## [DATA FOR THIS TASK]
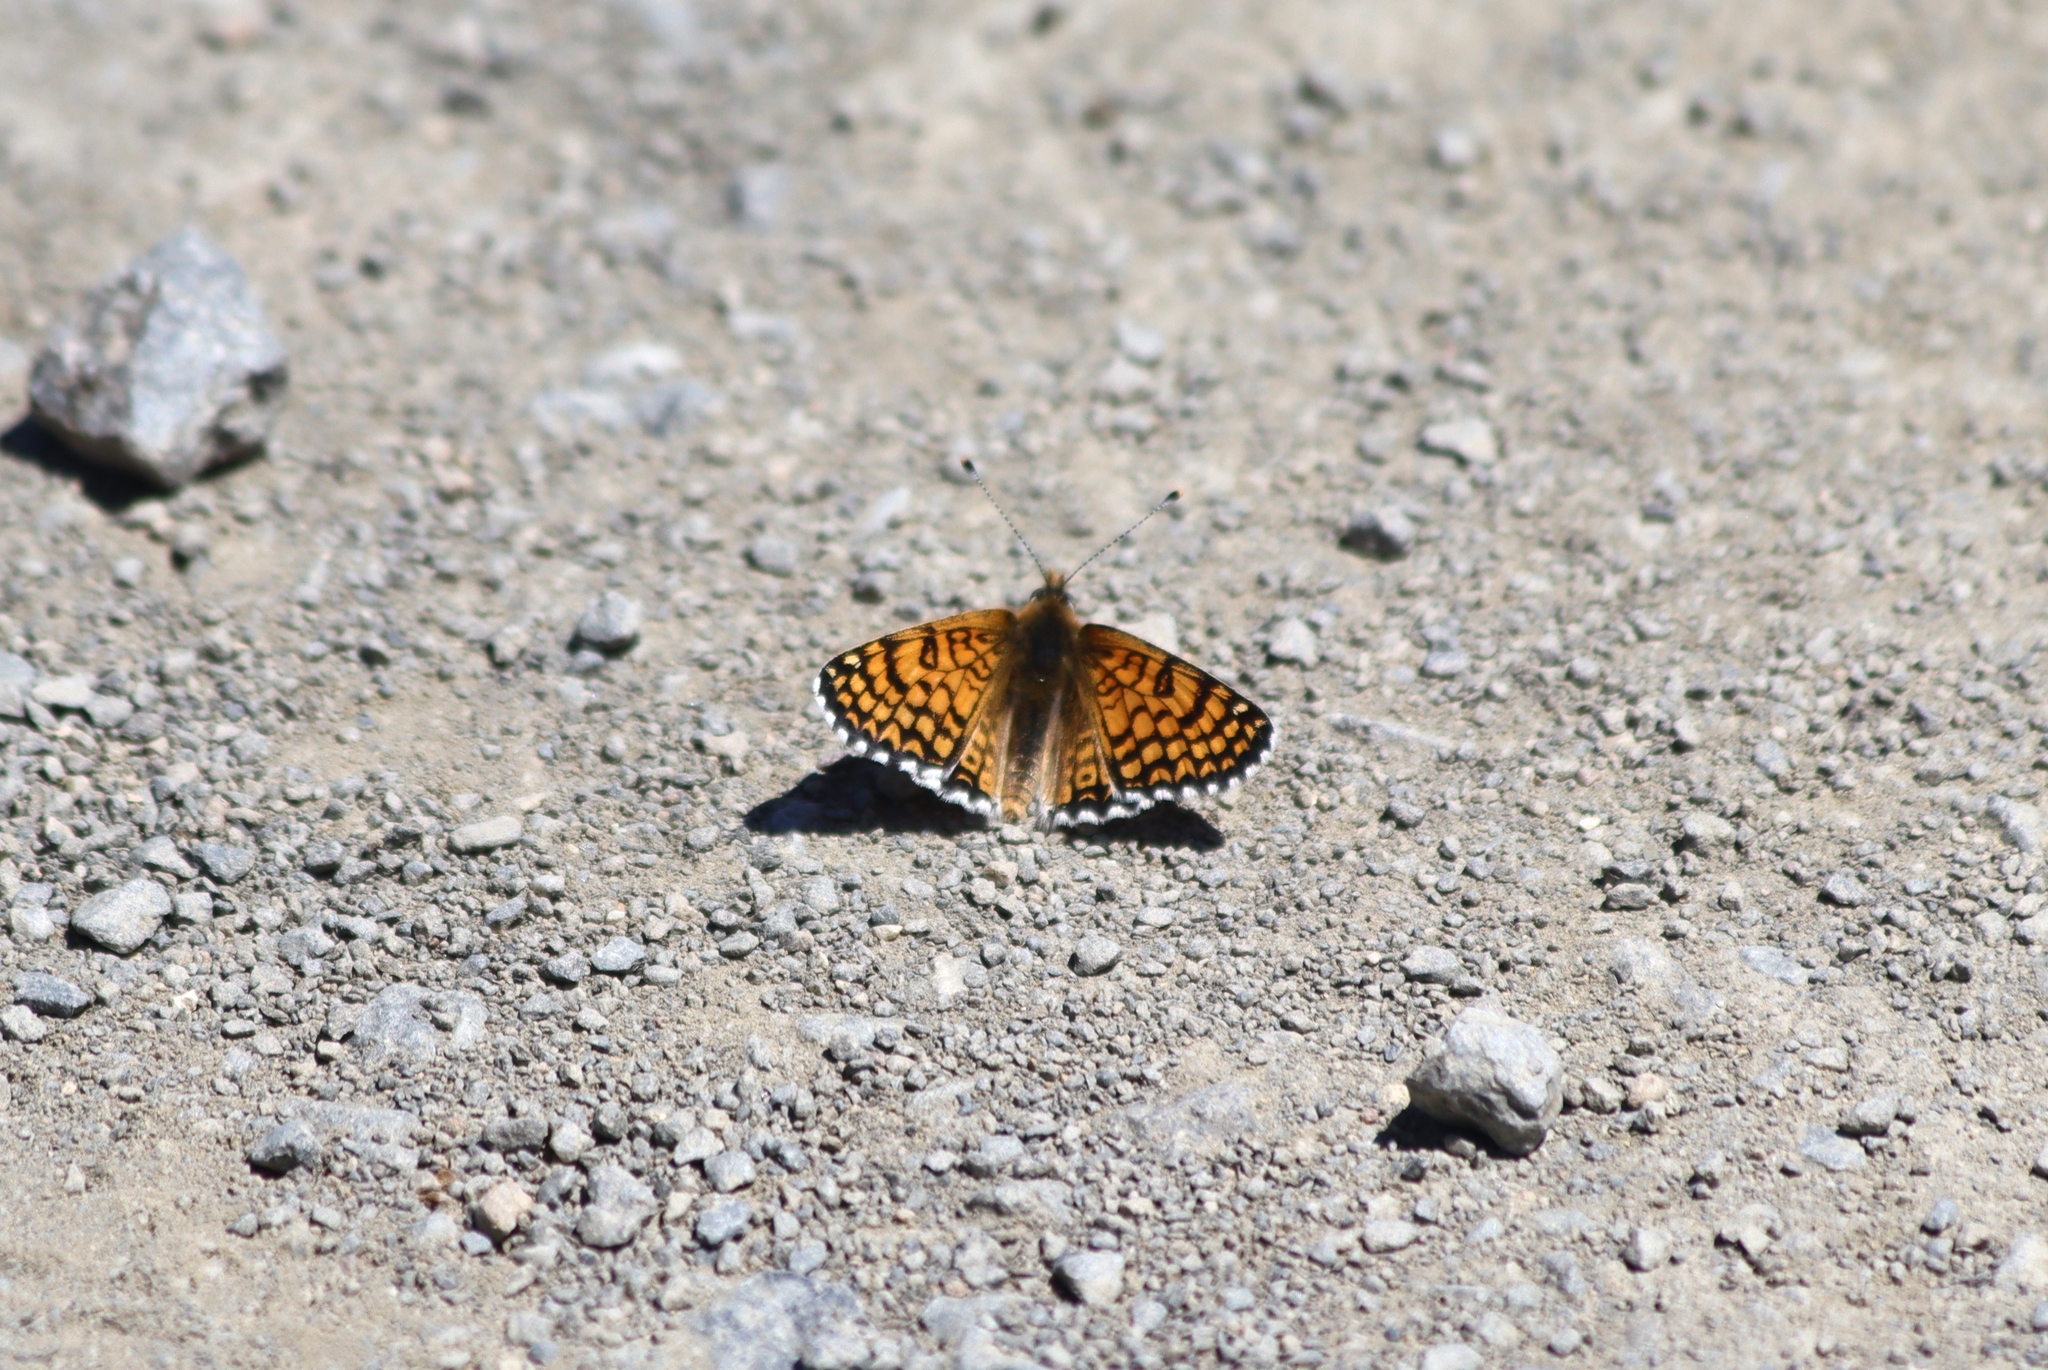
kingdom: Animalia
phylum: Arthropoda
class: Insecta
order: Lepidoptera
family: Nymphalidae
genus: Melitaea
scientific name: Melitaea cinxia
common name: Glanville fritillary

## [STATED PROBLEM]
Reproduce every line of the material above word for word, leaving out the pictures.

## [RESULT]
kingdom: Animalia
phylum: Arthropoda
class: Insecta
order: Lepidoptera
family: Nymphalidae
genus: Melitaea
scientific name: Melitaea cinxia
common name: Glanville fritillary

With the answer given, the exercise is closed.